Work task>
For the entries that follow, produce an exact copy with no pictures in it.

Exercise materials>
------------

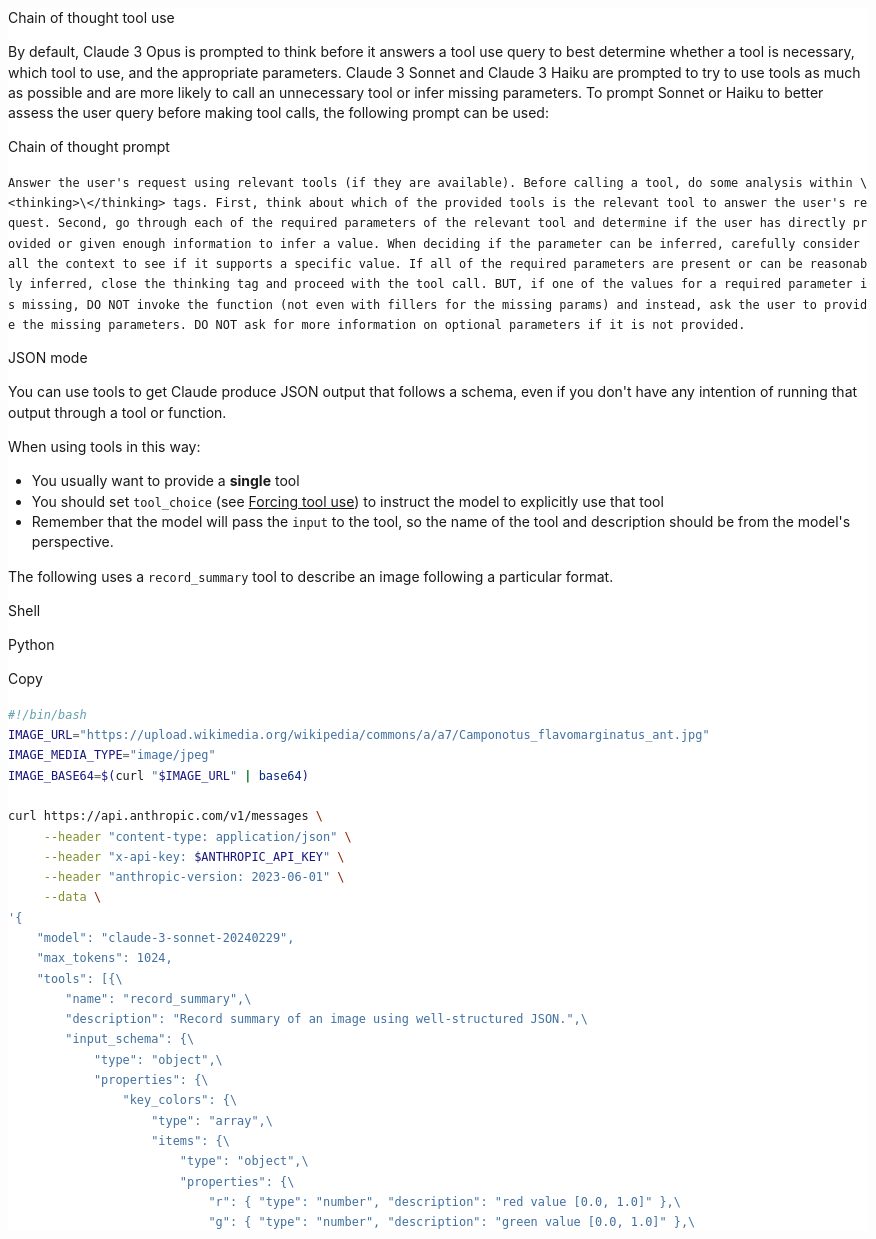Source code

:Chain of thought tool use

By default, Claude 3 Opus is prompted to think before it answers a tool use query to best determine whether a tool is necessary, which tool to use, and the appropriate parameters. Claude 3 Sonnet and Claude 3 Haiku are prompted to try to use tools as much as possible and are more likely to call an unnecessary tool or infer missing parameters. To prompt Sonnet or Haiku to better assess the user query before making tool calls, the following prompt can be used:

Chain of thought prompt

`Answer the user's request using relevant tools (if they are available). Before calling a tool, do some analysis within \<thinking>\</thinking> tags. First, think about which of the provided tools is the relevant tool to answer the user's request. Second, go through each of the required parameters of the relevant tool and determine if the user has directly provided or given enough information to infer a value. When deciding if the parameter can be inferred, carefully consider all the context to see if it supports a specific value. If all of the required parameters are present or can be reasonably inferred, close the thinking tag and proceed with the tool call. BUT, if one of the values for a required parameter is missing, DO NOT invoke the function (not even with fillers for the missing params) and instead, ask the user to provide the missing parameters. DO NOT ask for more information on optional parameters if it is not provided.     `

JSON mode

You can use tools to get Claude produce JSON output that follows a schema, even if you don't have any intention of running that output through a tool or function.

When using tools in this way:

- You usually want to provide a **single** tool
- You should set `tool_choice` (see [Forcing tool use](/en/docs/tool-use#forcing-tool-use)) to instruct the model to explicitly use that tool
- Remember that the model will pass the `input` to the tool, so the name of the tool and description should be from the model's perspective.

The following uses a `record_summary` tool to describe an image following a particular format.

Shell

Python

Copy

```bash
#!/bin/bash
IMAGE_URL="https://upload.wikimedia.org/wikipedia/commons/a/a7/Camponotus_flavomarginatus_ant.jpg"
IMAGE_MEDIA_TYPE="image/jpeg"
IMAGE_BASE64=$(curl "$IMAGE_URL" | base64)

curl https://api.anthropic.com/v1/messages \
     --header "content-type: application/json" \
     --header "x-api-key: $ANTHROPIC_API_KEY" \
     --header "anthropic-version: 2023-06-01" \
     --data \
'{
    "model": "claude-3-sonnet-20240229",
    "max_tokens": 1024,
    "tools": [{\
        "name": "record_summary",\
        "description": "Record summary of an image using well-structured JSON.",\
        "input_schema": {\
            "type": "object",\
            "properties": {\
                "key_colors": {\
                    "type": "array",\
                    "items": {\
                        "type": "object",\
                        "properties": {\
                            "r": { "type": "number", "description": "red value [0.0, 1.0]" },\
                            "g": { "type": "number", "description": "green value [0.0, 1.0]" },\
```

------------

Result for this exercise>
Source code

:Chain of thought tool use

By default, Claude 3 Opus is prompted to think before it answers a tool use query to best determine whether a tool is necessary, which tool to use, and the appropriate parameters. Claude 3 Sonnet and Claude 3 Haiku are prompted to try to use tools as much as possible and are more likely to call an unnecessary tool or infer missing parameters. To prompt Sonnet or Haiku to better assess the user query before making tool calls, the following prompt can be used:

Chain of thought prompt

`Answer the user's request using relevant tools (if they are available). Before calling a tool, do some analysis within \<thinking>\</thinking> tags. First, think about which of the provided tools is the relevant tool to answer the user's request. Second, go through each of the required parameters of the relevant tool and determine if the user has directly provided or given enough information to infer a value. When deciding if the parameter can be inferred, carefully consider all the context to see if it supports a specific value. If all of the required parameters are present or can be reasonably inferred, close the thinking tag and proceed with the tool call. BUT, if one of the values for a required parameter is missing, DO NOT invoke the function (not even with fillers for the missing params) and instead, ask the user to provide the missing parameters. DO NOT ask for more information on optional parameters if it is not provided.     `

JSON mode

You can use tools to get Claude produce JSON output that follows a schema, even if you don't have any intention of running that output through a tool or function.

When using tools in this way:

- You usually want to provide a **single** tool
- You should set `tool_choice` (see [Forcing tool use](/en/docs/tool-use#forcing-tool-use)) to instruct the model to explicitly use that tool
- Remember that the model will pass the `input` to the tool, so the name of the tool and description should be from the model's perspective.

The following uses a `record_summary` tool to describe an image following a particular format.

Shell

Python

Copy

```bash
#!/bin/bash
IMAGE_URL="https://upload.wikimedia.org/wikipedia/commons/a/a7/Camponotus_flavomarginatus_ant.jpg"
IMAGE_MEDIA_TYPE="image/jpeg"
IMAGE_BASE64=$(curl "$IMAGE_URL" | base64)

curl https://api.anthropic.com/v1/messages \
     --header "content-type: application/json" \
     --header "x-api-key: $ANTHROPIC_API_KEY" \
     --header "anthropic-version: 2023-06-01" \
     --data \
'{
    "model": "claude-3-sonnet-20240229",
    "max_tokens": 1024,
    "tools": [{\
        "name": "record_summary",\
        "description": "Record summary of an image using well-structured JSON.",\
        "input_schema": {\
            "type": "object",\
            "properties": {\
                "key_colors": {\
                    "type": "array",\
                    "items": {\
                        "type": "object",\
                        "properties": {\
                            "r": { "type": "number", "description": "red value [0.0, 1.0]" },\
                            "g": { "type": "number", "description": "green value [0.0, 1.0]" },\
```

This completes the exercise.